Start of Information given
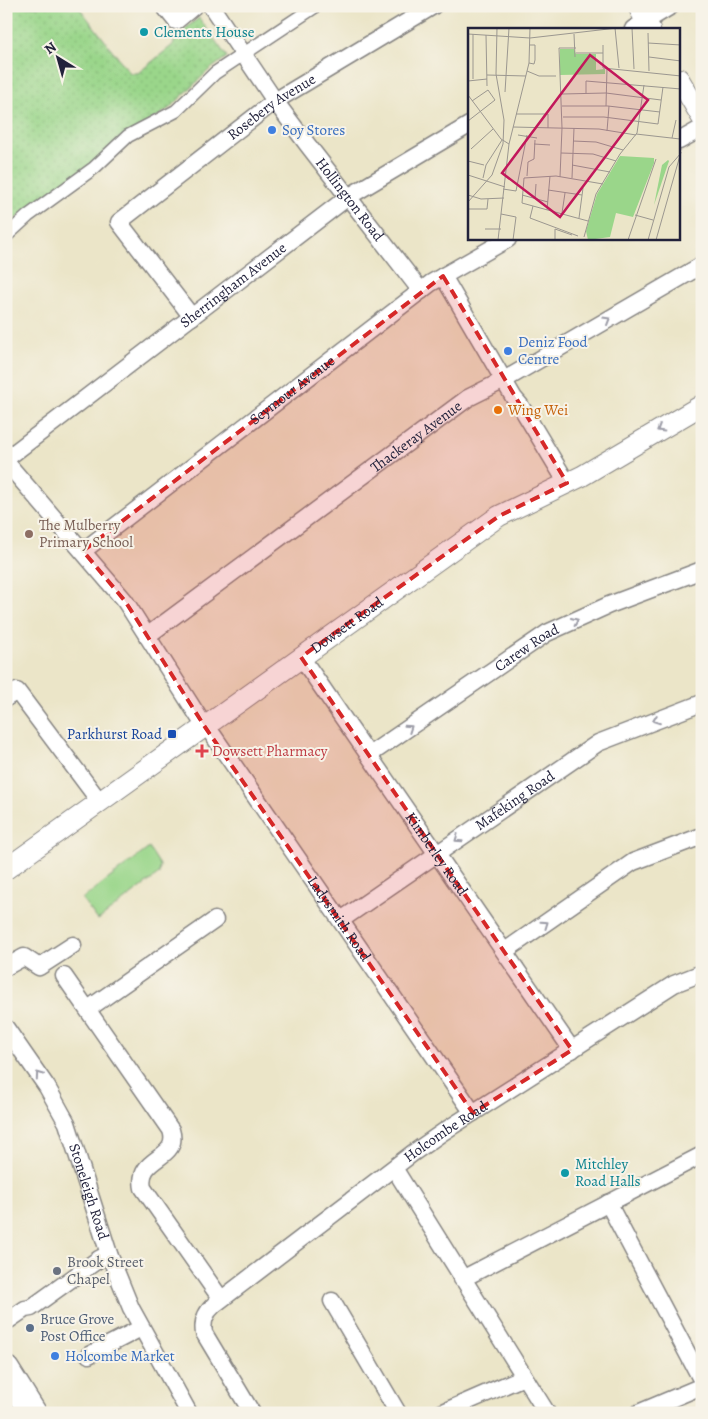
<svg xmlns="http://www.w3.org/2000/svg" width="708" height="1419" viewBox="0 0 708 1419" font-family="Alegreya,serif">
	<style>
		.grass { fill: #9ad68a; stroke: #5e7c62 }
		.park { fill: url(#park-dots); stroke: #5e7c62 }
		.lines { fill: none; stroke-linecap: round; stroke-linejoin: round }
		.pedestrian-casing { stroke: #868482; stroke-width: 15 }
		.minor-casing { stroke: #868482; stroke-width: 19 }
		.tertiary-casing { stroke: #868482; stroke-width: 22 }
		.trunk-casing { stroke: #868482; stroke-width: 29 }
		.pedestrian { stroke: #fff; stroke-width: 12 }
		.minor { stroke: #fff; stroke-width: 16 }
		.tertiary { stroke: #fff; stroke-width: 20 }
		.trunk { stroke: #fff; stroke-width: 26 }
		.oneway { stroke: #9c9ca7 }
		.marked { fill: #d62828; fill-opacity: 0.2; stroke: #d62828; stroke-width: 4; stroke-dasharray: 10 6; stroke-linejoin: round }
		.culture-dot { fill: #0f9aa8; stroke: #f7f3e8; stroke-width: 2 }
		.shop-dot { fill: #3f7fe0; stroke: #f7f3e8; stroke-width: 2 }
		.food-dot { fill: #e8710a; stroke: #f7f3e8; stroke-width: 2 }
		.education-dot { fill: #8d6e63; stroke: #f7f3e8; stroke-width: 2 }
		.transit-dot { fill: #1a4fb4; stroke: #f7f3e8; stroke-width: 2 }
		.health-dot { fill: #e0444e; stroke: #f7f3e8; stroke-width: 2 }
		.worship-dot { fill: #6b7280; stroke: #f7f3e8; stroke-width: 2 }
		.service-dot { fill: #5c6f8a; stroke: #f7f3e8; stroke-width: 2 }
		.labels { text-anchor: middle; stroke-width: 4; stroke-linejoin: round; paint-order: stroke }
		.culture-label { font-size: 15px; fill: #0d838f; stroke: #f7f3e8; text-anchor: start }
		.street-label { font-size: 15px; fill: #22223b; stroke: #f7f3e8 }
		.shop-label { font-size: 15px; fill: #366cbe; stroke: #f7f3e8; text-anchor: start }
		.food-label { font-size: 15px; fill: #c56008; stroke: #f7f3e8; text-anchor: start }
		.education-label { font-size: 15px; fill: #785e54; stroke: #f7f3e8; text-anchor: start }
		.transit-label { font-size: 15px; fill: #164399; stroke: #f7f3e8; text-anchor: end }
		.health-label { font-size: 15px; fill: #be3a42; stroke: #f7f3e8; text-anchor: start }
		.worship-label { font-size: 15px; fill: #5b616d; stroke: #f7f3e8; text-anchor: start }
		.service-label { font-size: 15px; fill: #4e5e75; stroke: #f7f3e8; text-anchor: start }
		.inset-road { fill: none; stroke: #9b9790; stroke-width: 1 }
		.view { fill: #c2185b; fill-opacity: 0.15; stroke: #c2185b; stroke-width: 2.5 }
		.inset-edge { fill: none; stroke: #22223b; stroke-width: 2.5 }
	</style>
	<defs>
		<pattern id="park-dots" width="8" height="8" patternUnits="userSpaceOnUse" patternTransform="scale(1.25)"><rect width="8" height="8" fill="#9ad68a"/><path d="M2 2h.1M6 6h.1" fill="none" stroke="#84b778" stroke-width="1.8" stroke-linecap="round"/></pattern>
	</defs>
	<rect width="100%" height="100%" fill="#f7f3e8"/>
	<filter id="ink" filterUnits="userSpaceOnUse"><feTurbulence type="fractalNoise" baseFrequency=".02" numOctaves="2"/><feDisplacementMap in="SourceGraphic" scale="10" xChannelSelector="R" yChannelSelector="G"/><feConvolveMatrix kernelMatrix="1 2 1 2 8 2 1 2 1" color-interpolation-filters="sRGB"/></filter>
	<filter id="wash" filterUnits="userSpaceOnUse"><feTurbulence type="fractalNoise" baseFrequency=".0096" numOctaves="4" result="noise"/><feDisplacementMap in="SourceGraphic" scale="20" xChannelSelector="R" yChannelSelector="G"/><feGaussianBlur stdDeviation="1.12" result="paint"/><feColorMatrix in="noise" values="0 0 0 0 0 0 0 0 0 0 0 0 0 0 0 0 0 1.4 0 .05"/><feComposite in="paint" operator="in"/></filter>
	<g filter="url(#wash)">
		<rect width="100%" height="100%" fill="#ebe5c8"/>
		<path class="grass" d="M149,848L160,865L159,874L98,920L82,899Z"/>
		<path class="park" d="M6,6H78L130,73H138L174,44V37L199,18L227,57L209,70L171,107L26,210L6,227Z"/>
	</g>
	<g filter="url(#ink)">
		<g class="lines">
			<defs>
				<path id="pedestrian" d="M6,236L28,216L94,168L128,136L176,111L215,73L316,6"/>
				<g id="minor">
					<path d="M164,6L176,21L194,6"/>
					<path id="s1" d="M211,6L275,101L307,144L421,291"/>
					<path d="M633,29L671,6"/>
					<path d="M679,141L702,128"/>
					<path d="M443,276L514,398L520,405L567,483"/>
					<path id="s2" d="M192,317L119,222L275,101L433,6"/>
					<path id="s3" d="M6,459L348,197L469,125"/>
					<path d="M6,462L125,601L205,727"/>
					<path id="s4" d="M83,551L431,283L508,239"/>
					<path id="s5" d="M147,636L468,398L504,380L702,265"/>
					<path id="s6" d="M301,657L572,1050"/>
					<path d="M6,698L17,691L100,802"/>
					<path id="s7" d="M206,725L473,1113"/>
					<path id="s8" d="M369,755L547,633L609,605L702,570"/>
					<path id="s9" d="M341,920L598,743L702,703"/>
					<path d="M505,951L633,862L702,836"/>
					<path d="M6,967L24,957L39,967L73,945"/>
					<path d="M64,976L171,1130C181,1161 136,1155 143,1188L221,1299"/>
					<path d="M88,1009L215,920"/>
					<path id="s10" d="M6,1028L47,1087L67,1123L109,1254L131,1308L189,1413"/>
					<path d="M394,1168L547,1413"/>
					<path d="M608,1203L702,1381"/>
					<path d="M462,1279L702,1155"/>
					<path d="M332,1301L398,1413"/>
					<path d="M9,1320L25,1309L31,1308L99,1259L109,1254"/>
					<path d="M89,1355L141,1328"/>
					<path id="s11" d="M252,1413L204,1333C202,1321 205,1313 214,1305L413,1153L443,1132L674,984L702,973"/>
					<path d="M441,1413L524,1377"/>
					<path d="M638,1413L702,1386"/>
				</g>
				<g id="tertiary">
					<path d="M638,6L650,29"/>
					<path d="M679,79L702,118"/>
					<path id="s12" d="M6,869L499,516L582,476L702,405"/>
				</g>
				<path id="trunk" d="M6,1370L33,1413"/>
			</defs>
			<use href="#pedestrian" class="pedestrian-casing"/>
			<use href="#minor" class="minor-casing"/>
			<use href="#tertiary" class="tertiary-casing"/>
			<use href="#trunk" class="trunk-casing"/>
			<use href="#pedestrian" class="pedestrian"/>
			<use href="#minor" class="minor"/>
			<use href="#tertiary" class="tertiary"/>
			<use href="#trunk" class="trunk"/>
		</g>
		<defs><path id="oneway-chevron" d="M-2-3.5L2.5 0L-2 3.5" fill="none" stroke-width="1.6" stroke-linecap="round" stroke-linejoin="round" transform="scale(1.25)"/></defs>
		<g class="oneway">
			<use href="#oneway-chevron" transform="translate(607 320) rotate(-30)"/>
			<use href="#oneway-chevron" transform="translate(660 429) rotate(149)"/>
			<use href="#oneway-chevron" transform="translate(575 621) rotate(-25)"/>
			<use href="#oneway-chevron" transform="translate(656 720) rotate(159)"/>
			<use href="#oneway-chevron" transform="translate(409 728) rotate(-34)"/>
			<use href="#oneway-chevron" transform="translate(458 839) rotate(145)"/>
			<use href="#oneway-chevron" transform="translate(545 924) rotate(-35)"/>
			<use href="#oneway-chevron" transform="translate(39 1075) rotate(-125)"/>
		</g>
	</g>
	<path class="marked" d="M443,276L567,483L499,516L301,657L572,1050L473,1113L205,727L125,601L83,551Z"/>
	<g class="culture-dot">
		<circle cx="144" cy="32" r="5"/>
		<circle cx="565" cy="1173" r="5"/>
	</g>
	<g class="shop-dot">
		<circle cx="272" cy="130" r="5"/>
		<circle cx="508" cy="351" r="5"/>
		<circle cx="55" cy="1356" r="5"/>
	</g>
	<circle class="food-dot" cx="498" cy="410" r="5"/>
	<circle class="education-dot" cx="29" cy="534" r="5"/>
	<rect class="transit-dot" x="167" y="729" width="10" height="10" rx="2.5"/>
	<path class="health-dot" d="M199.5 743.5h5v5h5v5h-5v5h-5v-5h-5v-5h5z"/>
	<circle class="worship-dot" cx="57" cy="1271" r="5"/>
	<circle class="service-dot" cx="30" cy="1328" r="5"/>
	<g class="labels">
		<g class="culture-label">
			<text x="154" y="37">Clements House</text>
			<text x="575" y="1169">Mitchley<tspan x="575" dy="17">Road Halls</tspan></text>
		</g>
		<g class="street-label">
			<text dy="5" stroke="none"><textPath href="#s2" startOffset="311">Rosebery Avenue</textPath></text>
			<text dy="5" stroke="none"><textPath href="#s1" startOffset="238">Hollington Road</textPath></text>
			<text dy="5" stroke="none"><textPath href="#s3" startOffset="286">Sherringham Avenue</textPath></text>
			<text dy="5" stroke="none"><textPath href="#s4" startOffset="264">Seymour Avenue</textPath></text>
			<text dy="5" stroke="none"><textPath href="#s5" startOffset="335">Thackeray Avenue</textPath></text>
			<text dy="5" stroke="none"><textPath href="#s12" startOffset="419">Dowsett Road</textPath></text>
			<text dy="5" stroke="none"><textPath href="#s8" startOffset="191">Carew Road</textPath></text>
			<text dy="5" stroke="none"><textPath href="#s9" startOffset="211">Mafeking Road</textPath></text>
			<text dy="5" stroke="none"><textPath href="#s6" startOffset="239">Kimberley Road</textPath></text>
			<text dy="5" stroke="none"><textPath href="#s7" startOffset="235">Ladysmith Road</textPath></text>
			<text dy="5" stroke="none"><textPath href="#s11" startOffset="414">Holcombe Road</textPath></text>
			<text dy="5" stroke="none"><textPath href="#s10" startOffset="185">Stoneleigh Road</textPath></text>
		</g>
		<g class="shop-label">
			<text x="282" y="135">Soy Stores</text>
			<text x="518" y="347">Deniz Food<tspan x="518" dy="17">Centre</tspan></text>
			<text x="65" y="1361">Holcombe Market</text>
		</g>
		<g class="food-label">
			<text x="508" y="415">Wing Wei</text>
		</g>
		<g class="education-label">
			<text x="39" y="530">The Mulberry<tspan x="39" dy="17">Primary School</tspan></text>
		</g>
		<g class="transit-label">
			<text x="162" y="739">Parkhurst Road</text>
		</g>
		<g class="health-label">
			<text x="212" y="756">Dowsett Pharmacy</text>
		</g>
		<g class="worship-label">
			<text x="67" y="1267">Brook Street<tspan x="67" dy="17">Chapel</tspan></text>
		</g>
		<g class="service-label">
			<text x="40" y="1324">Bruce Grove<tspan x="40" dy="17">Post Office</tspan></text>
		</g>
	</g>
	<g transform="translate(468 28)">
		<rect width="212" height="212" fill="#ebe5c8"/>
		<path d="M200,132L201,133L186,177L194,137Z" fill="#9ad68a"/>
		<path d="M92,21H106L108,26H128V42L137,41V46L92,47ZM152,128L186,130V135L165,189L148,185L142,209L120,212L118,203L129,166Z" fill="#9ad68a"/>
		<path class="inset-road" d="M147,0L151,40M164,0L166,41M180,5L181,43M0,6L62,10M5,6V51M106,6L107,29M18,7L19,58M62,10L149,0M180,15L213,17M135,17V40L213,48M108,25H135M181,29L213,33M61,35L66,36L67,32V17H62M59,43L71,48H88M19,47L58,48M0,53L19,51M37,64L41,0M94,66L138,65L193,72M118,66V53L213,61M0,67L33,111L41,116L30,212M94,78H140L192,84M138,78L139,40M48,86H80V100M95,89H136L190,96L195,59M0,93L27,72L20,62L4,73M45,99L131,101L168,107M94,100L91,20H108M139,103L141,78M168,106L212,111M50,107L69,110M204,110L208,92M105,113L128,114L155,122M41,116L61,35L62,0M66,116L82,117M3,121L25,101M93,125L125,126L148,133M0,133L16,137M104,137L142,144M0,147L37,159M59,148L60,134L66,131L67,112M92,149L94,100M15,150L18,137L34,112M104,150L106,100M35,161L48,163L59,107M80,162L114,167M0,167L13,171L36,170M54,167L80,174M67,171L68,156M0,174L24,147L35,116L36,92L28,46L29,0M65,178L62,190L110,208M0,181H19L20,171M79,182L82,148M94,185L97,165M33,186L48,189L45,212M167,187L185,192M111,190L115,160M120,193L54,175L56,150L88,148L135,156M17,201H33M116,209L128,166L152,126L169,105L176,57M87,212V201L104,207M160,212L188,131M180,212L201,139L213,125M188,212L213,124"/>
		<path class="view" d="M122,27L180,72L92,189L34,145Z"/>
		<rect width="212" height="212" class="inset-edge"/>
	</g>
	<rect width="708" height="1419" fill="none" stroke="#f7f3e8" stroke-width="25"/>
	<g transform="translate(58 58) rotate(323)" stroke="#f7f3e8" stroke-width="4" paint-order="stroke">
	<path d="M0-4L9 19L0 12L-9 19Z" fill="#22223b"/>
	<text y="-8" font-size="14" font-weight="bold" text-anchor="middle" fill="#22223b">N</text>
	</g>
</svg>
End of Information given
Work item: Look for the string "dots" in the records, and copy every line where it is found.

Answer box:
		.park { fill: url(#park-dots); stroke: #5e7c62 }
		<pattern id="park-dots" width="8" height="8" patternUnits="userSpaceOnUse" patternTransform="scale(1.25)"><rect width="8" height="8" fill="#9ad68a"/><path d="M2 2h.1M6 6h.1" fill="none" stroke="#84b778" stroke-width="1.8" stroke-linecap="round"/></pattern>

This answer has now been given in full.